> Provided passage
((

SF Environment staffers sent out a solicitation for owners and property managers of MUDs to participate, and representatives of approximately 400 buildings were contacted. Of the 400, 68 applications to participate in the program were submitted with ChargePoint-approved contractor bids. 

The 68 applicants included 35 apartment buildings, 27 condominium complexes, 1 co-op, and 5 tenant-in-common buildings. They comprised 159 EVSEs, with a cost estimate per EVSE ranging from $1,800 to $16,800 – the majority falling between $3,000-5,000 per EVSE.

The program ultimately selected 37 MUDs, and 92 EVSEs were installed. The buildings chosen ranged from small, with as few as three units, to large, with 22 of the buildings containing over 100 units. 

The largest project was at Park Merced, a massive complex covering 152 acres and over 3,000 units. This project became a small part of Park Merced’s long-term plan to transition into a proper sustainable housing community with integrated transit connections. 

Interestingly, older housing stock did not correspond to higher EVSE installation costs. The eight buildings built before 1925 had a cost per EVSE of $3,209. The three buildings built between 1926 and 1960 were the most expensive, with a cost per EVSE of $5,349. Four buildings built between 1961 and 1980 had a cost per EVSE of $4,960, and the remaining 22 buildings, built after 1981, had a cost per EVSE of $4,327.

))

Collected data:
((

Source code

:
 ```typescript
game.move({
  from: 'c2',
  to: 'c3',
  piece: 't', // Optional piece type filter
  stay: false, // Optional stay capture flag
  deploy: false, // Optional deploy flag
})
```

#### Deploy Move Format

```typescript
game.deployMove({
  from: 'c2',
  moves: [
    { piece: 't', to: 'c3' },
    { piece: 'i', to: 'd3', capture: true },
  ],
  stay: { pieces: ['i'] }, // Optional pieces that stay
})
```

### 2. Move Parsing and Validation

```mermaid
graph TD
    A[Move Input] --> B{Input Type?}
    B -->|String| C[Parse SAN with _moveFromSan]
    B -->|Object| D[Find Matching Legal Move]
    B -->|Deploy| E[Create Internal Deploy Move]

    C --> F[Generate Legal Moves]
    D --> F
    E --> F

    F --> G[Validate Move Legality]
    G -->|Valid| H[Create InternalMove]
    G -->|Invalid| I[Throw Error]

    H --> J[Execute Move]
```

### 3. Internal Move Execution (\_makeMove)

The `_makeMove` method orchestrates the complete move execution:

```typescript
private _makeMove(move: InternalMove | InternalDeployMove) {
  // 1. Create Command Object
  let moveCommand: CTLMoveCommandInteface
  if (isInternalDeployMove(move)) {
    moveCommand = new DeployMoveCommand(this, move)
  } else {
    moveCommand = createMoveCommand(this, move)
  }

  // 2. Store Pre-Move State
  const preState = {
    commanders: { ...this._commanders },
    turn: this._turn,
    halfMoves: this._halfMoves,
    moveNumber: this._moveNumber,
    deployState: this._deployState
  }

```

))

> Requirement A
Please duplicate everything in the EV charger program text from "The largest project" down to "integrated transit connections.".
> Requirement B
Translate this sentence from the EV charger program text into Spanish: "Interestingly, older housing stock did not correspond to higher EVSE installation costs."
> Requirement C
Pick up the EV charger program text where it stops and write a continuation.
The records were taken from a separate source.

> Response area A
The largest project was at Park Merced, a massive complex covering 152 acres and over 3,000 units. This project became a small part of Park Merced’s long-term plan to transition into a proper sustainable housing community with integrated transit connections.

> Response area B
Curiosamente, las viviendas más antiguas no se correspondieron con costos más altos de instalación de EVSE.

> Response area C
Why would we expect an EVSE installation in older housing to be more expensive? Because the stereotypical older housing has sketchy wiring that would require upgrades to handle the power requirements of an EVSE. While some of the buildings were described as “museums of electricity” (old wiring), others had been upgraded. 

What makes the EVSE installation expensive is the actual work involved. Will the EVSE be a long distance from the power distribution cabinet, and thus require a long run of conduit? Will there be any trenches dug or other construction work? Will the power panel have to be upgraded to support more power? 

For the most part, EVSE installation is no different from that of any other electrical equipment, making the installation itself trivial compared to other issues around EV charging in MUDs.

Some automakers are known to be explicitly targeting customers who live in single family homes, while not targeting MUD residents. The automakers recognize that a sale to a single family home resident is more likely to result in a happy customer. With current circumstances, they believe their marketing efforts are better spent on targeting these customers.

A case in point: Richard Wiesner versus Trinity Management

A case arose in May 2012 involving Richard Wiesner, a San Francisco resident of an apartment building owned by Trinity Management. Wiesner had a brief moment of media attention when he was denied a request to plug his Chevy Volt into the power outlet next to his assigned parking space. He told the local ABC TV station, “living in the Bay Area, you just feel like you have some obligation to be as green as you possibly can,” and went on to explain the ideal convenience of having a power outlet next to his car and recharging it at home.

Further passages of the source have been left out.